John Muir, Scottish-born father of the American conservation movement, once said that he went into the wild to “learn the news,” because, he lamented, “I am learning nothing in this trivial world of men.” We might not, very many of us, get to the woods this summer. But it is nice to know that somewhere, at least, the news is good.

I’ll probably settle for more local destinations this summer, but that’s OK. Yellowstone doesn’t need me, or any of us. And that’s the great promise of the wild — that there is life, abundant and exuberant, that predates us and will survive long after the pandemic, and our species itself, has passed.


Jeff Howe is an associate professor of journalism at Northeastern University and the author of two books, neither one of which address fly-fishing. Send comments to


Getting to the park

The National Park Service is charting this summer’s tricky waters as cautiously as possible. On May 18, Yellowstone National Park opened two of its four entry points — the south and east entrances — providing access to two of the most popular destinations: Old Faithful and the Lower Falls of the Yellowstone River.
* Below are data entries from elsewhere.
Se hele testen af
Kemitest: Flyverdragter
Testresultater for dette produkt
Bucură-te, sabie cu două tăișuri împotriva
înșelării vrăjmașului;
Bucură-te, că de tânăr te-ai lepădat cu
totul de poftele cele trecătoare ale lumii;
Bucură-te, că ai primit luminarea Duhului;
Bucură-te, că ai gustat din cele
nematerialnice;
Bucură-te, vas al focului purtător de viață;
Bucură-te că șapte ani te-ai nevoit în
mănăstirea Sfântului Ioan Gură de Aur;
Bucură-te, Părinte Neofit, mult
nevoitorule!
Most visitors will choose to fly into either Jackson, Wyoming, to the south of the park, or Bozeman, Montana, to the north. The park is about an hour and 15 minute drive from either city, and both offer a wide selection of hotels and other amenities. Please note that if the north entrance stays closed, you’ll be in for a long drive from Bozeman.


Paradise saved

William Henry Jackson took this photograph of Minerva Terrace (below) during the 1871 US Geological Survey of the Territories. WILLIAM HENRY JACKSON/Associated Press

Before Yellowstone was a park, it was a tall tale. The Lewis and Clark expedition came within a few days’ horse ride of the park. William Clark left a tantalizing clue in his journals: The Yellowstone River, he wrote, went over “a considerable fall” high in the mountains, which was surely a reference to the dramatic set of waterfalls by which the river enters the 1,000-foot-deep Grand Canyon of the Yellowstone.

Over time, other mysterious reports of yellow rocks and mountains of glass began filtering into the saloons and trading posts of the Montana territory, but the first organized survey of the park was not made until 1869.

The traditional creation myth of Yellowstone tells of a campfire conversation one night among members of an 1870 expedition. It’s said the men fell to talking about how the wonders they had seen might be protected from the ravaging development that was already driving the bison and the Native Americans from the land. One proposed a kind of “national park,” and the idea percolated in time to the nation’s capital. Two years later, President Ulysses S. Grant made it so, and what the writer Wallace Stegner later called “the best idea we ever had” came to fruition.